■ **Source text**
────────
Amaysing Thoughts is about the Mays Family unwillingness to let a daughter's/sister's death go unresolved and let her husband get away with murder.

Saturday, April 20, 2024

Shakey Foundation

When you wake up and your life is forever changed without warning it is shock to the system.  Your body handles shock differently and but it doesn’t necessarily learn to handle it well even in similar circumstances. 

The morning I was told Christy did not wake up lives in my mind as if it were yesterday.  No answers just here yesterday and gone today.  A piece of your foundation crumbled into nothing but you still have your mom, Dad, and little sister to hold you up.  You can learn to steady yourself on that foundation.  Given the circumstances the why cause years of trauma for us all.  We struggled as many may not continue the fight as long as we did.  Our adjusted foundations grew stronger but we were still missing a piece.

Saturday my foundation lost another support.  Equally as sudden and just as painful.  Half of who I am, and how I think is because of my Dad.  He was my Super Hero the person who would rescue me anytime and anywhere.

Not only was this shock abrupt it opens a huge unhealed wound.  A loss and absence that has not full healed right. The loss of my grandparents were like a straight incision cut with a sharp scapula that is able to be sutured clean to heal with a minimal scar. Christy and my Dad are jagged wounds that have a higher likelihood to infect and while the sutures may hold the scar is deep and large.
────────
■ **Available data**
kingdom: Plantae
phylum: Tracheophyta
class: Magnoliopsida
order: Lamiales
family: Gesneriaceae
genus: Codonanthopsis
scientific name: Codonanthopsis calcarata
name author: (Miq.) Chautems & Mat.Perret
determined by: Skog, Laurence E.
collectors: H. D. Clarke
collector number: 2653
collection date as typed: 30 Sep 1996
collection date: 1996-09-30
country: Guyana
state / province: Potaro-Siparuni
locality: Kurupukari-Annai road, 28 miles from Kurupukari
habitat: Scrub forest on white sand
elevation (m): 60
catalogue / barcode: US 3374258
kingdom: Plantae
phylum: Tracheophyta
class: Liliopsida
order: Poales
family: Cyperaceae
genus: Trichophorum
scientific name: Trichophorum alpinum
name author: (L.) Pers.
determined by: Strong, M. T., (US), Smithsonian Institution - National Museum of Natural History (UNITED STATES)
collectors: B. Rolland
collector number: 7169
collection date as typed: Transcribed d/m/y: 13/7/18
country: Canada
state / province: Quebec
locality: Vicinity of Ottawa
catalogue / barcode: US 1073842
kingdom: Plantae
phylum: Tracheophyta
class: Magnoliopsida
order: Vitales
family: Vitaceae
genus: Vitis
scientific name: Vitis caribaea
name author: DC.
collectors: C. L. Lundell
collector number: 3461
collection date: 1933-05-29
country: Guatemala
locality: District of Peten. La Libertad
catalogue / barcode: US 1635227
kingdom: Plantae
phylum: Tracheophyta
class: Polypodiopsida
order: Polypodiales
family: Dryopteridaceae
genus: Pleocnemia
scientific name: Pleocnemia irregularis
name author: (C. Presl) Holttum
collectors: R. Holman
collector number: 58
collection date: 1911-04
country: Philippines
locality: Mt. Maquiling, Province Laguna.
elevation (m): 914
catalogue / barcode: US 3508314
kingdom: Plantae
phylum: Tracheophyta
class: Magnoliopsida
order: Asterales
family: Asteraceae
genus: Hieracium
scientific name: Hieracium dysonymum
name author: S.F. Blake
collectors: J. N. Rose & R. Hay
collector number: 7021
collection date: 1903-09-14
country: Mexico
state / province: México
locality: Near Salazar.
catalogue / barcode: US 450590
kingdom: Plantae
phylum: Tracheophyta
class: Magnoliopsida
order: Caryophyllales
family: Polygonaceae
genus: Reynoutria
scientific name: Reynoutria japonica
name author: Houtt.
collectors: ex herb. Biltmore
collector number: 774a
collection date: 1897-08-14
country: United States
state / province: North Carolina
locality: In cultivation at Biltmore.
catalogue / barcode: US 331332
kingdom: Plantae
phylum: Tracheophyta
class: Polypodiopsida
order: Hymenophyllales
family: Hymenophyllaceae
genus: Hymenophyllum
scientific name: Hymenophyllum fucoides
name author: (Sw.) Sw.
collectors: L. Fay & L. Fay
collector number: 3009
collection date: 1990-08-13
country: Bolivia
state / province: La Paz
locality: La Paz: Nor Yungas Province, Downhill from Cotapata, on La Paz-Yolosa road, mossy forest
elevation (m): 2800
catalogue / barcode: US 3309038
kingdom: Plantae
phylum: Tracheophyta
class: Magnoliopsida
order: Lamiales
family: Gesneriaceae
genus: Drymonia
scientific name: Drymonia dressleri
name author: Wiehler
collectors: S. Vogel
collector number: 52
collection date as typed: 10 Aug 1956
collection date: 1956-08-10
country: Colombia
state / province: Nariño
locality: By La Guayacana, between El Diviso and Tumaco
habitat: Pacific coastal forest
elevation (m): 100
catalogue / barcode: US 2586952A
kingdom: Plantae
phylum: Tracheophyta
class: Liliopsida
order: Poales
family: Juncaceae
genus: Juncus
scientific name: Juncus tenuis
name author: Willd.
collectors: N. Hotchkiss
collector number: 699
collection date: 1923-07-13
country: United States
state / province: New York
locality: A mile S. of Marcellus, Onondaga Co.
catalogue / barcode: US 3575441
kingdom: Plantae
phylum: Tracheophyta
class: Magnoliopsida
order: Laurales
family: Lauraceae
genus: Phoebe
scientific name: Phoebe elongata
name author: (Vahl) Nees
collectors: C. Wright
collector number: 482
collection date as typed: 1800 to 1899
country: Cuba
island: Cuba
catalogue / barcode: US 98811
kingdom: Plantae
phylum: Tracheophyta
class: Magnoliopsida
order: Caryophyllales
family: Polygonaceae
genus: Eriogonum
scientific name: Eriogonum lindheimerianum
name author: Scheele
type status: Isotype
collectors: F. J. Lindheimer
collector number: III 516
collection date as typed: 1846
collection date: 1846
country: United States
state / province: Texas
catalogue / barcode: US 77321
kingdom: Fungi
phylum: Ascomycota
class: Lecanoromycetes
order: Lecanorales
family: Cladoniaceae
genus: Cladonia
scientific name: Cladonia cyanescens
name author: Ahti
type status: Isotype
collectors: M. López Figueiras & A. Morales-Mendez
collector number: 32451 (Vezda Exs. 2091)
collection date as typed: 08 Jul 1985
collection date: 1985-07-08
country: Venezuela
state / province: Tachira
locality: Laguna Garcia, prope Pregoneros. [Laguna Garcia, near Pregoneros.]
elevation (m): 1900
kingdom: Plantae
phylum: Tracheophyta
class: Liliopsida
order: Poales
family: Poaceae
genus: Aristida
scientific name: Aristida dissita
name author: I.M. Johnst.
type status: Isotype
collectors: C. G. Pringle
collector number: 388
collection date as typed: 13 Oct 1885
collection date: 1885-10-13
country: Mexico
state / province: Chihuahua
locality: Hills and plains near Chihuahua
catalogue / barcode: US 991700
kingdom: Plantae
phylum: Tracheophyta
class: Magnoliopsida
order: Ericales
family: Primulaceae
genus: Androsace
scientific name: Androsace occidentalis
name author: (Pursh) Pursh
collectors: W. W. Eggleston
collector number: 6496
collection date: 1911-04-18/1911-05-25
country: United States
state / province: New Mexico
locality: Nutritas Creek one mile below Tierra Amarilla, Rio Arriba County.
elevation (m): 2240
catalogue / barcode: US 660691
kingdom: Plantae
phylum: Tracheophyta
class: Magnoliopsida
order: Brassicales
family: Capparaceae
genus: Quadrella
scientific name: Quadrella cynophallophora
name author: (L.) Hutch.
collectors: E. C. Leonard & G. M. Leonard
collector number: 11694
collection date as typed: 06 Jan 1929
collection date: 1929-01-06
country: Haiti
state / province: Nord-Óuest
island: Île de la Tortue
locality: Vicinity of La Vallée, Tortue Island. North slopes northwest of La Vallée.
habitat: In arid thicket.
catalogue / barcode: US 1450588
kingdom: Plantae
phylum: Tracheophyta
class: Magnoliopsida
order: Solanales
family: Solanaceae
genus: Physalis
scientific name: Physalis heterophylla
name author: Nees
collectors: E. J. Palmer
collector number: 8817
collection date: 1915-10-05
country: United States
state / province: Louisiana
────────
■ **What to work on**
[1] Duplicate the Shakey Foundation post, everything from "Saturday, April 20, 2024" down to "missing a piece.".
[2] In the Shakey Foundation post, why was the writer still able to steady themselves after Christy's death? Answer in one to three sentences.
[3] Continue the Shakey Foundation post about losing Christy and the writer's father, starting after its last sentence.
The rows have nothing to do with the blog post.

■ **Your responses**
[1]
Saturday, April 20, 2024

Shakey Foundation

When you wake up and your life is forever changed without warning it is shock to the system.  Your body handles shock differently and but it doesn’t necessarily learn to handle it well even in similar circumstances. 

The morning I was told Christy did not wake up lives in my mind as if it were yesterday.  No answers just here yesterday and gone today.  A piece of your foundation crumbled into nothing but you still have your mom, Dad, and little sister to hold you up.  You can learn to steady yourself on that foundation.  Given the circumstances the why cause years of trauma for us all.  We struggled as many may not continue the fight as long as we did.  Our adjusted foundations grew stronger but we were still missing a piece.

[2] A piece of the writer's foundation crumbled when Christy died, but the writer still had mom, Dad, and little sister to hold them up. That remaining support let the writer learn to steady themselves on that foundation.

[3]
I am not minimizing the losses of my grandparents but they were ill for some time.  I could see the writing on the wall.  My Dad's you could say was similar but my issue is I had concerns that medical staff minimized.  I was reviewing the results of the tests in real time forming my own opinions.  I was being told to look elsewhere and my dad was discharged with stable condition and a follow up appointment 13 hours from release to not live to the appointment.  This feels so similar to finding out cause of death for Christy was Heroine Toxicity.  It is something I feel bad for not being more vocal even though I was vocal.  I feel loss and I will never get a list hug or to hear, “I love you Bean.”

This struggle is real.  My parents spent their retirement on Christy's civil case for her murder as well as Guardianship of her girls.  My Dad had no life insurance due to his life long struggle with weight and his employee's plan denying him for his BMI.  Decisions were made that have left my mom unsecure and it is another reason the wound cannot heal.  Now my Dad isn't here with his income and the struggle is real and very scary. 

But with that I will leave you with my words I spoke at the service yesterday. 

James Ray Mays had many names... Jim... James.... Jimmy Ray... Uncle... Uncle Bubb... Kathy's Husband... Christy Trina or Tricia's dad, Dad itself but even that didn't give him as much joy as Grampy but even better was Princess Grampy!

My Dad was an introvert, a bookworm and someone who thrived on learning new things.  He married the definition of an Extrovert, the talker to anyone, anywhere and anytime.  This caused him to exit his quiet little bubble to be the charismatic, quick witted, and all around likable guy everyone knew. 

He loved supporting the outspoken women in his life.  He was the ultimate Girls Dad teaching us we can do anything boys can do.  I was the 6 year old who was beyond excited to win my race even if all I did was beat the boys. 

He was the Dad that when he wasn't on a business trip showed up.  Swim meets... he was there.... Tricia's marching band performance you will find him in the stands at every game… Hailey, Tristan and Tyler have a Soccer Game he is on the sideline cheering them on... Kaliann has girl scouts, he became the Troops Grampy... William has a basketball game Grampy is right there cheering on Bubb while giving Olivia a squeeze and a moochie any chance he could get.   

He loved reading especially Stephen King and watching Sci fi movies. I am the biggest wimp but I would stay up to watch the Giant Mosquitos attack New York because it was time I spent with my dad.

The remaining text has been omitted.